Meritocracy in Higher Education
On February 19th, the University of North Carolina at Chapel Hill’s Program for Public Discourse will convene this forum on "Meritocracy in Higher Education." The event will be hosted by Sarah Treul, a political scientist at UNC, and feature the New York Times opinion columnist Ross Douthat, the anthropologist Caitlin Zaloom, the philosopher Anastasia Berg, and the writer Thomas Chatterton Williams.
Date: February 19, 2020
Times: 05:30 pm – 07:00 pm
Audience: Public Event
Venue: Howell Hall
Caitlin Zaloom is a cultural anthropologist and an associate professor of Social & Cultural Analysis at New York University. She studies the cultural dimensions of finance, technology, and economic life. Her latest book, Indebted: How Families Make College Work at Any Cost, explores how the financial pressures of paying for college affect middle-class families. Zaloom is also author of Out of the Pits: Traders and Technology from Chicago to London, Editor in Chief of Public Books, and co-editor of the recent volumes Think in Public and Antidemocracy in America. Zaloom’s research has been supported by the National Science Foundation, the Russell Sage Foundation, and Stanford University’s Center for Advanced Study in the Behavioral Sciences, and her work has been featured in outlets including The New York Times, The Atlantic, Time, NPR, The Chronicle of Higher Education, and Times Higher Education.
Ross Gregory Douthat is an American conservative political analyst, blogger, author and New York Times columnist.

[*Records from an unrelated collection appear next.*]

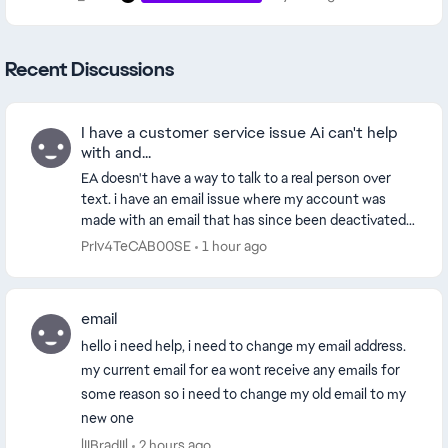
Recent Discussions
I have a customer service issue Ai can't help
with and...
EA doesn't have a way to talk to a real person over
text. i have an email issue where my account was
made with an email that has since been deactivated.
so i need to switch the email because i don't...
PrIv4TeCAB00SE
1 hour ago
email
hello i need help, i need to change my email address.
my current email for ea wont receive any emails for
some reason so i need to change my old email to my
new one
lIIBradIIl
2 hours ago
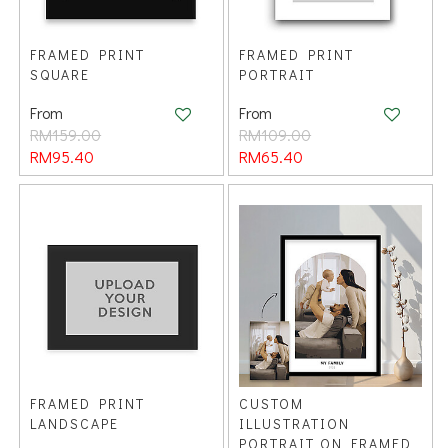
FRAMED PRINT
FRAMED PRINT
SQUARE
PORTRAIT
From
From
RM159.00
RM109.00
RM95.40
RM65.40
FRAMED PRINT
CUSTOM
LANDSCAPE
ILLUSTRATION
PORTRAIT ON FRAMED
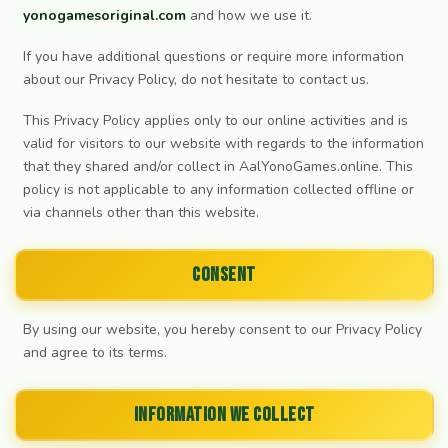
yonogamesoriginal.com
and how we use it.
If you have additional questions or require more information
about our Privacy Policy, do not hesitate to contact us.
This Privacy Policy applies only to our online activities and is
valid for visitors to our website with regards to the information
that they shared and/or collect in AalYonoGames.online. This
policy is not applicable to any information collected offline or
via channels other than this website.
Consent
By using our website, you hereby consent to our Privacy Policy
and agree to its terms.
Information we collect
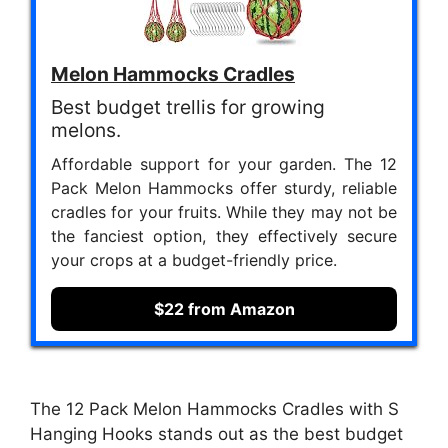
Melon Hammocks Cradles
Best budget trellis for growing
melons.
Affordable support for your garden. The 12
Pack Melon Hammocks offer sturdy, reliable
cradles for your fruits. While they may not be
the fanciest option, they effectively secure
your crops at a budget-friendly price.
$22 from Amazon
The 12 Pack Melon Hammocks Cradles with S
Hanging Hooks stands out as the best budget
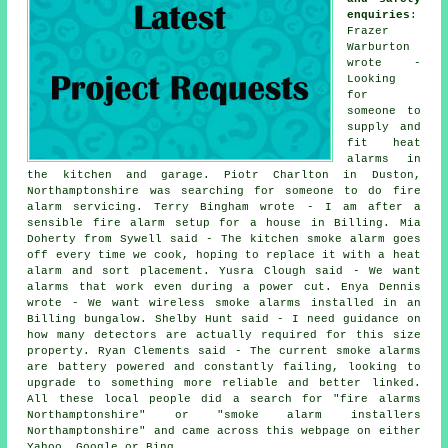
enquiries
:
Frazer
Warburton
wrote -
Looking
for
someone to
supply and
fit heat
alarms in
the kitchen and garage. Piotr Charlton in Duston,
Northamptonshire was searching for someone to do fire
alarm servicing. Terry Bingham wrote - I am after a
sensible fire alarm setup for a house in Billing. Mia
Doherty from Sywell said - The kitchen smoke alarm goes
off every time we cook, hoping to replace it with a heat
alarm and sort placement. Yusra Clough said - We want
alarms that work even during a power cut. Enya Dennis
wrote - We want wireless smoke alarms installed in an
Billing bungalow. Shelby Hunt said - I need guidance on
how many detectors are actually required for this size
property. Ryan Clements said - The current smoke alarms
are battery powered and constantly failing, looking to
upgrade to something more reliable and better linked.
All these local people did a search for "fire alarms
Northamptonshire" or "smoke alarm installers
Northamptonshire" and came across this webpage on either
Yahoo, Google or Bing.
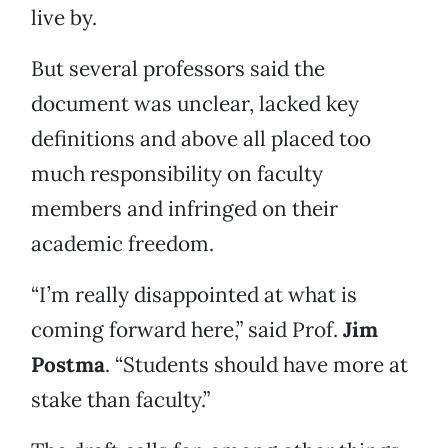
live by.
But several professors said the
document was unclear, lacked key
definitions and above all placed too
much responsibility on faculty
members and infringed on their
academic freedom.
“I’m really disappointed at what is
coming forward here,” said Prof.
Jim
Postma
. “Students should have more at
stake than faculty.”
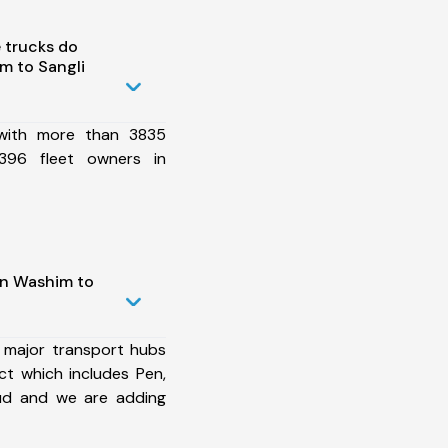
 trucks do
m to Sangli
 with more than 3835
396 fleet owners in
in Washim to
 major transport hubs
ct which includes Pen,
rud and we are adding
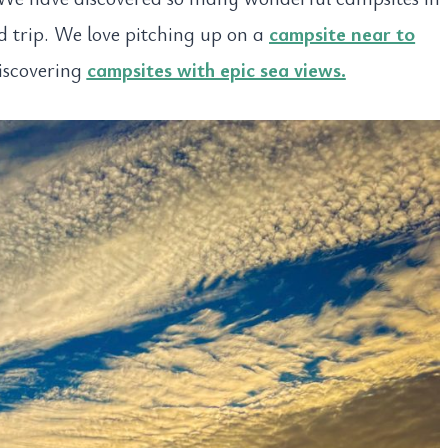
ad trip. We love pitching up on a
campsite near to
iscovering
campsites with epic sea views.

He was a senior editor of The Atlantic. He has written on a variety of conservative topics, including the state of Christianity in America and "sustainable decadence" in contemporary society. Douthat attended Hamden Hall, a private high school in Hamden, Connecticut. He graduated magna cum laude with a Bachelor of Arts from Harvard University in 2002, where he was also elected to Phi Beta Kappa. While there he contributed to The Harvard Crimson and edited The Harvard Salient.
Thomas Chatterton Williams, is a contributing writer at the New York Times Magazine and a columnist for Harper’s. Williams is the author of two memoirs, Losing My Cool and Self-Portrait in Black and White, which recount his struggles with racial identity as a teen-ager and as an adult. The son of a Black father and a white mother, he describes himself in his second book as "an ex-black man." He is known for his critique of Ta-Nehisi Coates, whom Williams believes overemphasizes race and racism, creating "a fantasy that flattens psychological and material difference within and between groups.
Anastasia Berg started as Assistant Professor of Philosophy at the Hebrew University of Jerusalem in the fall of 2020. She spent the previous three years as a Postdoctoral Junior Research Fellow in Philosophy at Corpus Christi College, the University of Cambridge. She holds a BA from Harvard and an MA and joint degree Ph.D. from the Committee on Social Thought and the Philosophy Department at the University of Chicago. Her academic research interests lie at the intersection of contemporary moral philosophy, metaethics and moral psychology and the history of moral philosophy, especially Kant and post-Kantian German Idealism, but also Aristotle and Heidegger.
Sarah A. Treul is an Associate Professor specializing in American political institutions, with an emphasis on the U.S. Congress and courts. She earned her B.A. in Political Science and Psychology from Wellesley College and her M.A and Ph.D., both in Political Science, from the University of Minnesota. Her research interests include the voting behavior of U.S. senators, bicameralism, and state delegations in Congress. She is currently working on a project analyzing how a decline in state economic interests has contributed to polarization in Congress.